Cruise Ship Rescues 111 Migrants
The cruise ship Marella Discovery rescued 111 migrants, including 33 children, off Greece on Saturday.
Deutsche Welle reports that the migrant boat was found in distress about 40 nautical miles off Greece's Peloponnese peninsula. The migrants were taken to the Greek port of Kalamata, and the Greek Coast Guard arrested two of the boat's operators.
Meanwhile, Médecins Sans Frontières (MSF) announced on Sunday that it would resume lifesaving search and rescue operations in the Central Mediterranean, condemning what it says is criminal inaction of European governments. The return to sea comes after a sustained two-year campaign by E.U. governments to stop virtually all humanitarian action at sea, and the normalization of vindictive policies that have caused deaths at sea and suffering in conflict-ridden Libya, says MSF.

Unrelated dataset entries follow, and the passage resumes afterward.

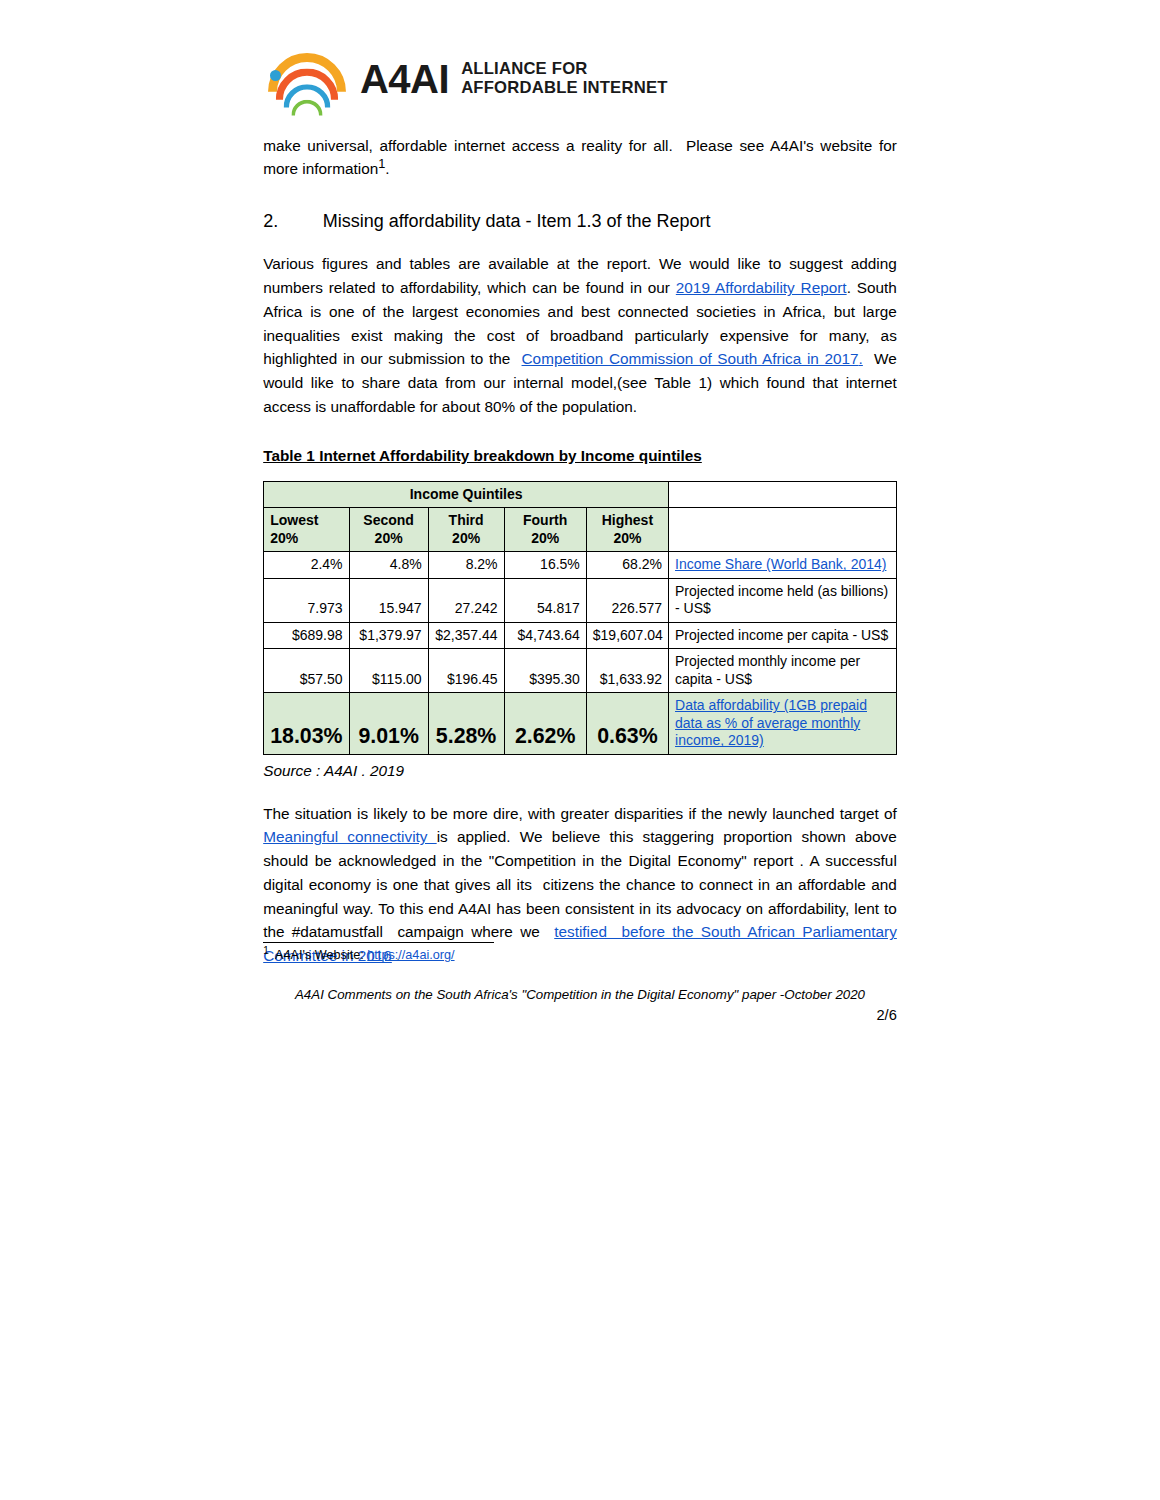A4AI
Alliance for
Affordable Internet
make universal, affordable internet access a reality for all. Please see A4AI's website for more information1.
2. Missing affordability data - Item 1.3 of the Report
Various figures and tables are available at the report. We would like to suggest adding numbers related to affordability, which can be found in our 2019 Affordability Report. South Africa is one of the largest economies and best connected societies in Africa, but large inequalities exist making the cost of broadband particularly expensive for many, as highlighted in our submission to the Competition Commission of South Africa in 2017. We would like to share data from our internal model,(see Table 1) which found that internet access is unaffordable for about 80% of the population.
Table 1 Internet Affordability breakdown by Income quintiles
| Income Quintiles | |
| Lowest 20% | Second 20% | Third 20% | Fourth 20% | Highest 20% | |
| 2.4% | 4.8% | 8.2% | 16.5% | 68.2% | Income Share (World Bank, 2014) |
| 7.973 | 15.947 | 27.242 | 54.817 | 226.577 | Projected income held (as billions) - US$ |
| $689.98 | $1,379.97 | $2,357.44 | $4,743.64 | $19,607.04 | Projected income per capita - US$ |
| $57.50 | $115.00 | $196.45 | $395.30 | $1,633.92 | Projected monthly income per capita - US$ |
| 18.03% | 9.01% | 5.28% | 2.62% | 0.63% | Data affordability (1GB prepaid data as % of average monthly income, 2019) |
Source : A4AI . 2019
The situation is likely to be more dire, with greater disparities if the newly launched target of Meaningful connectivity is applied. We believe this staggering proportion shown above should be acknowledged in the "Competition in the Digital Economy" report . A successful digital economy is one that gives all its citizens the chance to connect in an affordable and meaningful way. To this end A4AI has been consistent in its advocacy on affordability, lent to the #datamustfall campaign where we testified before the South African Parliamentary Committee in 2016 .
1 A4AI's Website: https://a4ai.org/
A4AI Comments on the South Africa's "Competition in the Digital Economy" paper -October 2020
2/6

Operating in partnership with SOS MEDITERRANEE, a new ship Ocean Viking will sail to the Central Mediterranean Sea at the end of the month.

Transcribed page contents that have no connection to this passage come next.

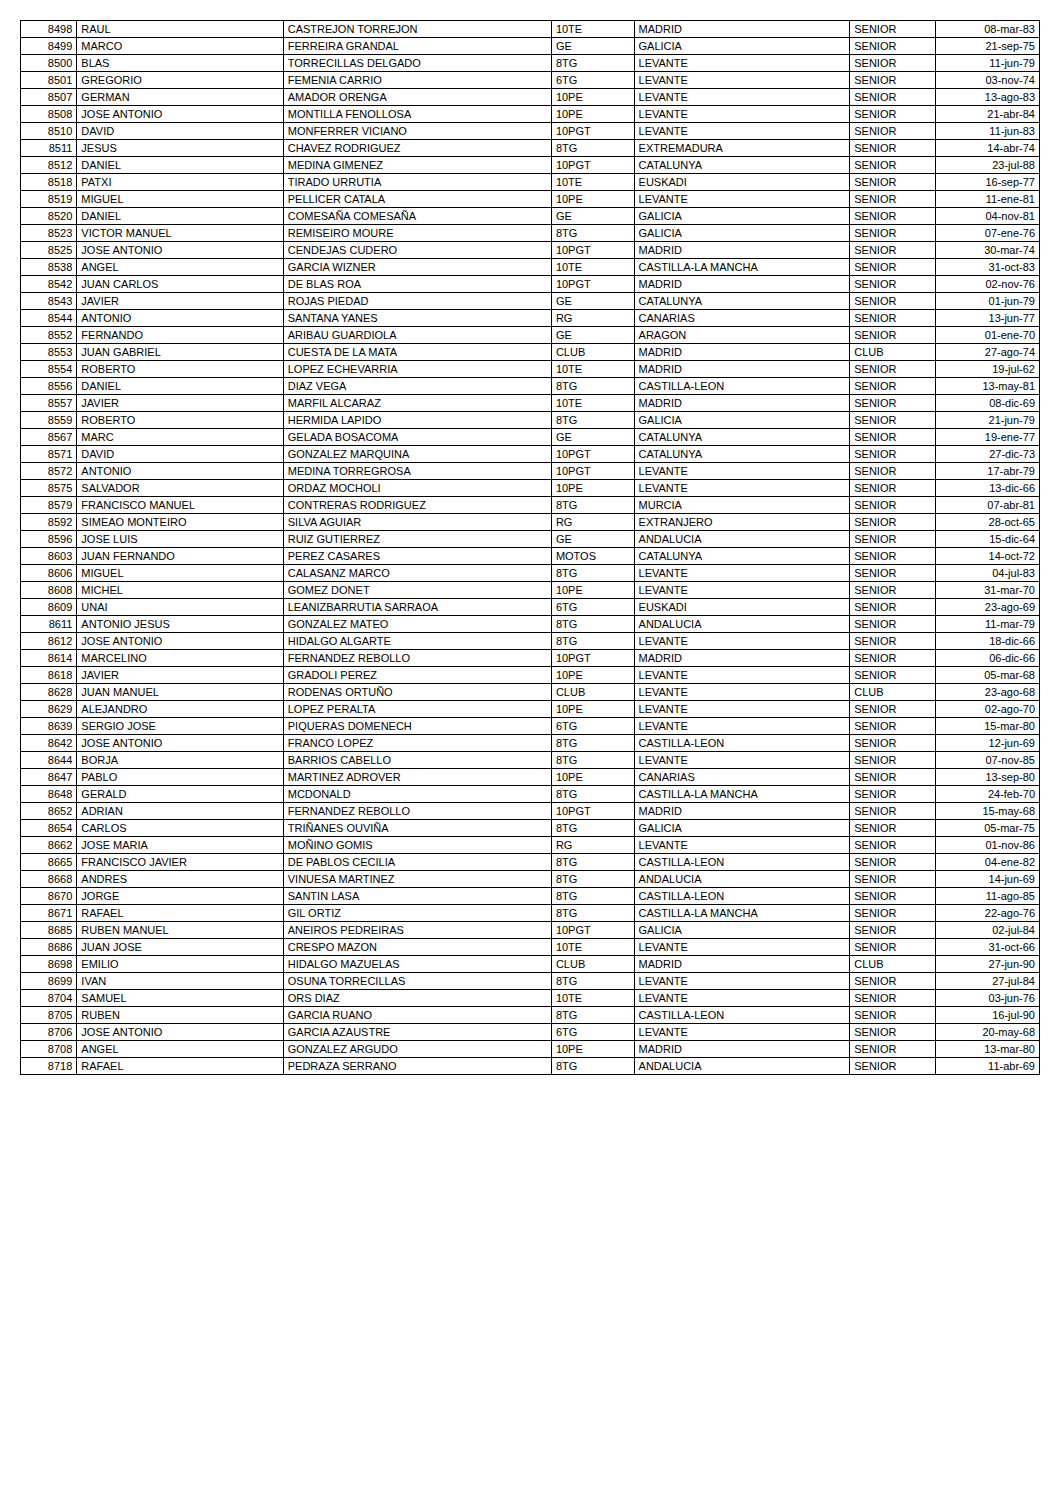| 8498 | RAUL | CASTREJON TORREJON | 10TE | MADRID | SENIOR | 08-mar-83 |
| 8499 | MARCO | FERREIRA GRANDAL | GE | GALICIA | SENIOR | 21-sep-75 |
| 8500 | BLAS | TORRECILLAS DELGADO | 8TG | LEVANTE | SENIOR | 11-jun-79 |
| 8501 | GREGORIO | FEMENIA CARRIO | 6TG | LEVANTE | SENIOR | 03-nov-74 |
| 8507 | GERMAN | AMADOR ORENGA | 10PE | LEVANTE | SENIOR | 13-ago-83 |
| 8508 | JOSE ANTONIO | MONTILLA FENOLLOSA | 10PE | LEVANTE | SENIOR | 21-abr-84 |
| 8510 | DAVID | MONFERRER VICIANO | 10PGT | LEVANTE | SENIOR | 11-jun-83 |
| 8511 | JESUS | CHAVEZ RODRIGUEZ | 8TG | EXTREMADURA | SENIOR | 14-abr-74 |
| 8512 | DANIEL | MEDINA GIMENEZ | 10PGT | CATALUNYA | SENIOR | 23-jul-88 |
| 8518 | PATXI | TIRADO URRUTIA | 10TE | EUSKADI | SENIOR | 16-sep-77 |
| 8519 | MIGUEL | PELLICER CATALA | 10PE | LEVANTE | SENIOR | 11-ene-81 |
| 8520 | DANIEL | COMESAÑA COMESAÑA | GE | GALICIA | SENIOR | 04-nov-81 |
| 8523 | VICTOR MANUEL | REMISEIRO MOURE | 8TG | GALICIA | SENIOR | 07-ene-76 |
| 8525 | JOSE ANTONIO | CENDEJAS CUDERO | 10PGT | MADRID | SENIOR | 30-mar-74 |
| 8538 | ANGEL | GARCIA WIZNER | 10TE | CASTILLA-LA MANCHA | SENIOR | 31-oct-83 |
| 8542 | JUAN CARLOS | DE BLAS ROA | 10PGT | MADRID | SENIOR | 02-nov-76 |
| 8543 | JAVIER | ROJAS PIEDAD | GE | CATALUNYA | SENIOR | 01-jun-79 |
| 8544 | ANTONIO | SANTANA YANES | RG | CANARIAS | SENIOR | 13-jun-77 |
| 8552 | FERNANDO | ARIBAU GUARDIOLA | GE | ARAGON | SENIOR | 01-ene-70 |
| 8553 | JUAN GABRIEL | CUESTA DE LA MATA | CLUB | MADRID | CLUB | 27-ago-74 |
| 8554 | ROBERTO | LOPEZ ECHEVARRIA | 10TE | MADRID | SENIOR | 19-jul-62 |
| 8556 | DANIEL | DIAZ VEGA | 8TG | CASTILLA-LEON | SENIOR | 13-may-81 |
| 8557 | JAVIER | MARFIL ALCARAZ | 10TE | MADRID | SENIOR | 08-dic-69 |
| 8559 | ROBERTO | HERMIDA LAPIDO | 8TG | GALICIA | SENIOR | 21-jun-79 |
| 8567 | MARC | GELADA BOSACOMA | GE | CATALUNYA | SENIOR | 19-ene-77 |
| 8571 | DAVID | GONZALEZ MARQUINA | 10PGT | CATALUNYA | SENIOR | 27-dic-73 |
| 8572 | ANTONIO | MEDINA TORREGROSA | 10PGT | LEVANTE | SENIOR | 17-abr-79 |
| 8575 | SALVADOR | ORDAZ MOCHOLI | 10PE | LEVANTE | SENIOR | 13-dic-66 |
| 8579 | FRANCISCO MANUEL | CONTRERAS RODRIGUEZ | 8TG | MURCIA | SENIOR | 07-abr-81 |
| 8592 | SIMEAO MONTEIRO | SILVA AGUIAR | RG | EXTRANJERO | SENIOR | 28-oct-65 |
| 8596 | JOSE LUIS | RUIZ GUTIERREZ | GE | ANDALUCIA | SENIOR | 15-dic-64 |
| 8603 | JUAN FERNANDO | PEREZ CASARES | MOTOS | CATALUNYA | SENIOR | 14-oct-72 |
| 8606 | MIGUEL | CALASANZ MARCO | 8TG | LEVANTE | SENIOR | 04-jul-83 |
| 8608 | MICHEL | GOMEZ DONET | 10PE | LEVANTE | SENIOR | 31-mar-70 |
| 8609 | UNAI | LEANIZBARRUTIA SARRAOA | 6TG | EUSKADI | SENIOR | 23-ago-69 |
| 8611 | ANTONIO JESUS | GONZALEZ MATEO | 8TG | ANDALUCIA | SENIOR | 11-mar-79 |
| 8612 | JOSE ANTONIO | HIDALGO ALGARTE | 8TG | LEVANTE | SENIOR | 18-dic-66 |
| 8614 | MARCELINO | FERNANDEZ REBOLLO | 10PGT | MADRID | SENIOR | 06-dic-66 |
| 8618 | JAVIER | GRADOLI PEREZ | 10PE | LEVANTE | SENIOR | 05-mar-68 |
| 8628 | JUAN MANUEL | RODENAS ORTUÑO | CLUB | LEVANTE | CLUB | 23-ago-68 |
| 8629 | ALEJANDRO | LOPEZ PERALTA | 10PE | LEVANTE | SENIOR | 02-ago-70 |
| 8639 | SERGIO JOSE | PIQUERAS DOMENECH | 6TG | LEVANTE | SENIOR | 15-mar-80 |
| 8642 | JOSE ANTONIO | FRANCO LOPEZ | 8TG | CASTILLA-LEON | SENIOR | 12-jun-69 |
| 8644 | BORJA | BARRIOS CABELLO | 8TG | LEVANTE | SENIOR | 07-nov-85 |
| 8647 | PABLO | MARTINEZ ADROVER | 10PE | CANARIAS | SENIOR | 13-sep-80 |
| 8648 | GERALD | MCDONALD | 8TG | CASTILLA-LA MANCHA | SENIOR | 24-feb-70 |
| 8652 | ADRIAN | FERNANDEZ REBOLLO | 10PGT | MADRID | SENIOR | 15-may-68 |
| 8654 | CARLOS | TRIÑANES OUVIÑA | 8TG | GALICIA | SENIOR | 05-mar-75 |
| 8662 | JOSE MARIA | MOÑINO GOMIS | RG | LEVANTE | SENIOR | 01-nov-86 |
| 8665 | FRANCISCO JAVIER | DE PABLOS CECILIA | 8TG | CASTILLA-LEON | SENIOR | 04-ene-82 |
| 8668 | ANDRES | VINUESA MARTINEZ | 8TG | ANDALUCIA | SENIOR | 14-jun-69 |
| 8670 | JORGE | SANTIN LASA | 8TG | CASTILLA-LEON | SENIOR | 11-ago-85 |
| 8671 | RAFAEL | GIL ORTIZ | 8TG | CASTILLA-LA MANCHA | SENIOR | 22-ago-76 |
| 8685 | RUBEN MANUEL | ANEIROS PEDREIRAS | 10PGT | GALICIA | SENIOR | 02-jul-84 |
| 8686 | JUAN JOSE | CRESPO MAZON | 10TE | LEVANTE | SENIOR | 31-oct-66 |
| 8698 | EMILIO | HIDALGO MAZUELAS | CLUB | MADRID | CLUB | 27-jun-90 |
| 8699 | IVAN | OSUNA TORRECILLAS | 8TG | LEVANTE | SENIOR | 27-jul-84 |
| 8704 | SAMUEL | ORS DIAZ | 10TE | LEVANTE | SENIOR | 03-jun-76 |
| 8705 | RUBEN | GARCIA RUANO | 8TG | CASTILLA-LEON | SENIOR | 16-jul-90 |
| 8706 | JOSE ANTONIO | GARCIA AZAUSTRE | 6TG | LEVANTE | SENIOR | 20-may-68 |
| 8708 | ANGEL | GONZALEZ ARGUDO | 10PE | MADRID | SENIOR | 13-mar-80 |
| 8718 | RAFAEL | PEDRAZA SERRANO | 8TG | ANDALUCIA | SENIOR | 11-abr-69 |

“Politicians would have you believe that the deaths of hundreds of people at sea, and the suffering of thousands of refugees and migrants trapped in Libya, are the acceptable price of attempts to control migration,” said Sam Turner, MSF Head of Mission for Search and Rescue and Libya. “The cold reality is that while they herald the end of the so-called European migration crisis, they are knowingly turning a blind eye to the humanitarian crisis these policies perpetuate in Libya and at sea. These deaths and suffering are preventable, and as long as it continues, we refuse to sit idle,” Turner said.

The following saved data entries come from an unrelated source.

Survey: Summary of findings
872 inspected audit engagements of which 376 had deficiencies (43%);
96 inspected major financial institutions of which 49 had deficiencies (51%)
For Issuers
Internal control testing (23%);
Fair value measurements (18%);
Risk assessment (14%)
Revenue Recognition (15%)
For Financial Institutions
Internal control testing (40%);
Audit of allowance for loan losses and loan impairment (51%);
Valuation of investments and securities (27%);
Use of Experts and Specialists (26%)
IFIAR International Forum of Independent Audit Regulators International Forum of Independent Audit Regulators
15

Fighting has raged around Libya’s capital Tripoli for over three months, displacing over 100,000 people and trapping refugees and migrants in detention centers. Exposed to the conflict, those locked up and unable to flee are fearing for their lives as successive attacks have left around 60 people dead. Humanitarian evacuations out of the country remain piecemeal and inadequate, leaving the potentially deadly crossing across the sea as one of the only possible escape routes.
European governments are violating the very legal obligations and humanitarian principles they signed up to by increasingly supporting the Libyan Coastguard to forcibly return vulnerable people back to Libya, says MSF. In some cases, they are being returned to the same detention centers where people trapped inside are shot at or subject to airstrikes, as witnessed in the most recent example of Tajoura detention center.
Already this year, at least 426 men, women and children have died attempting the crossing, 82 of them in one shipwreck alone just over two weeks ago. Additionally, says MSF, commercial ships are in an untenable position, stuck between the duty to rescue and the risk to be stranded at sea for weeks due to the closure of Italian ports and the inability of E.U. States to agree on a disembarkation mechanism.
The International Organization for Migration (IOM) reports that 26,090 migrants and refugees have entered Europe by sea up to June 19 this year, roughly a 35 percent decrease from the 40,846 arriving during the same period last year. Arrivals to Spain and Greece account for 82 percent of all irregular arrivals this year across three Mediterranean Sea routes, with the balance arriving in much smaller proportions to Italy, Malta and Cyprus.